To write a song for you…

I’m not sure

that would be enough

to conquer all the land mines

and droughts of ego,

to call back love and light and mystery

all in their due time.

You are an angel

from a sky I have not seen;

you are a fighter

sent to battle with the demons of our ancestors,

a capitalistic machine

that drowns us all in its own way;

you are the oxygen tank.

 

Take your place on the stage, my dear,

and I will hear your heart sing before your lungs,

will promise to throw every rose

from my garden up to you,

to let you take a bow,

to strike up a conversation with my neighbor

when he says, “God damn, that child sure does know how to sing,”

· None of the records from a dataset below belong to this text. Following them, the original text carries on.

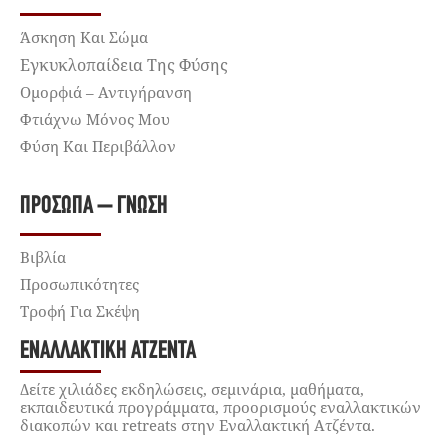
Άσκηση Και Σώμα
Εγκυκλοπαίδεια Της Φύσης
Ομορφιά – Αντιγήρανση
Φτιάχνω Μόνος Μου
Φύση Και Περιβάλλον
ΠΡΌΣΩΠΑ – ΓΝΏΣΗ
Βιβλία
Προσωπικότητες
Τροφή Για Σκέψη
ΕΝΑΛΛΑΚΤΙΚΉ ΑΤΖΈΝΤΑ
Δείτε χιλιάδες εκδηλώσεις, σεμινάρια, μαθήματα,
εκπαιδευτικά προγράμματα, προορισμούς εναλλακτικών
διακοπών και retreats στην Εναλλακτική Ατζέντα.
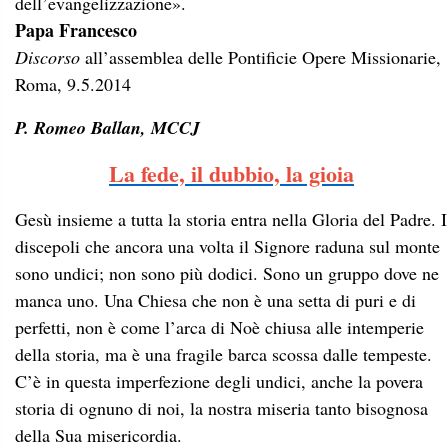
dell’evangelizzazione».
Papa Francesco
Discorso
all’assemblea delle Pontificie Opere Missionarie,
Roma, 9.5.2014
P. Romeo Ballan, MCCJ
La fede, il dubbio, la gioia
Gesù insieme a tutta la storia entra nella Gloria del Padre. I
discepoli che ancora una volta il Signore raduna sul monte
sono undici; non sono più dodici. Sono un gruppo dove ne
manca uno. Una Chiesa che non è una setta di puri e di
perfetti, non è come l’arca di Noè chiusa alle intemperie
della storia, ma è una fragile barca scossa dalle tempeste.
C’è in questa imperfezione degli undici, anche la povera
storia di ognuno di noi, la nostra miseria tanto bisognosa
della Sua misericordia.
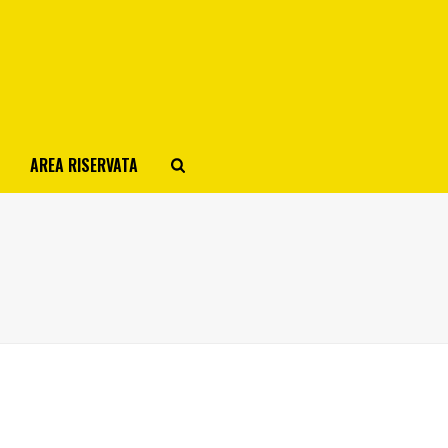
AREA RISERVATA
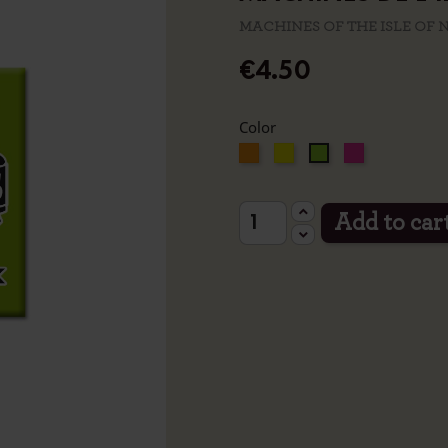
MACHINES OF THE ISLE OF
€4.50
Color
Orange
Yellow
Pink
Green
Add to car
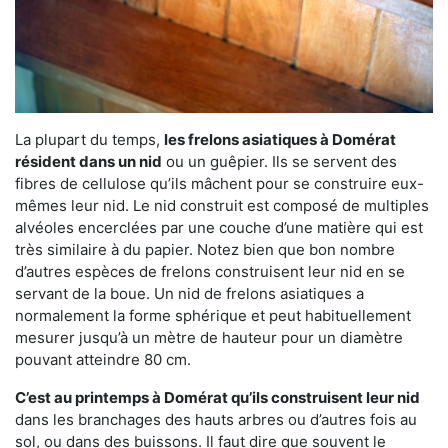
La plupart du temps,
les frelons asiatiques à Domérat
résident dans un nid
ou un guêpier. Ils se servent des
fibres de cellulose qu’ils mâchent pour se construire eux-
mêmes leur nid. Le nid construit est composé de multiples
alvéoles encerclées par une couche d’une matière qui est
très similaire à du papier. Notez bien que bon nombre
d’autres espèces de frelons construisent leur nid en se
servant de la boue. Un nid de frelons asiatiques a
normalement la forme sphérique et peut habituellement
mesurer jusqu’à un mètre de hauteur pour un diamètre
pouvant atteindre 80 cm.
C’est au printemps à Domérat qu’ils construisent leur nid
dans les branchages des hauts arbres ou d’autres fois au
sol, ou dans des buissons. Il faut dire que souvent le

to which I will say, “And she sure does know how to live.”

 

May 6, 2018

Hello

my darling,

sleeping in this bed,

waiting until

there’s only now

and no tomorrow;

each cell

a masterpiece

of sound and I

celebrate

the beauty

that has come

into my life.

 

Slowly, sun lifts

from eyebrow

to eyebrow,

yawns across the sky

and grants us a grin–

now tell me again

of this thing called love?

I hear you

in the night,

just as gentle

and unafraid

as you are

in the morning–

sun shining,

blades of grass

shooting upwards,

following my mind’s eye

as I send

a word of thanks

to whatever god

there is for sending

you to me.

 

How many steps

were taken,

books read,

conversations had

until you reached

my lips?

How many times

did we scream,

“When?”

before I could

tell you,

“Now”?

 

It is always now.

 

It is always now

that I will love

your midnight kisses,

blush as you name

your reasons

for loving me;

now is the time

I love you

and the tongue

you use to speak,

words of rise

and triumph

and resistance

and awe.

 

Now is a time

for no time,

for no thing,

except our cells

lighting up,

greeting each other,

saying,

“Hello, again…”

 

March 8, 2018

 

Untitled

You

are my grounding love.

 

Lifting me up,

love tingles;

grounding,

love soothes,

gives permission to be

rather than question.

 

So much time

is spent questioning:

twenty pools of Walden Pond water and I always try to sift my way out–

but this is sea, not sand.

 

Knowing your face

is part of my fate…

yes, I feel butterflies,

but they are not fluttering,

they are gliding–

spreading their golden wings over my insides,

reminding me that I am home.

 

 

January 3, 2018

Love or Life?

Do I choose love,

or do I choose life,

down in here in this pit of society

where I can chose 1, be a woman

or 2, be someone, something else

I don’t know what that something is,

exactly, but I do know

it is something of a warrior,

everything of a human being

when love becomes “the next step” in life,

when it becomes a final goal

it ruins the songs for me, it ruins the longing in my heart

for love and life and more,

a world that can make sense again,

a space where I can start learning how the puzzle fits together

rather than about each individual piece,

peace does not, will not, never comes from love alone

these good-vibes-only signs make me want to be bad

I want to speak a language everyone will understand,

that will encompass sympathy and empathy and compassion

and purpose and results. I want to act.

 

I do want love.

But I want to live, too.

I want to live the life I choose,

not just that of the mother or the wife or the nurturer.

 

I want to give this Earth a voice.

That would do just fine.

 

a rambling in the wake International Women’s Day…

a day we shouldn’t need to celebrate…a day that should be every. day.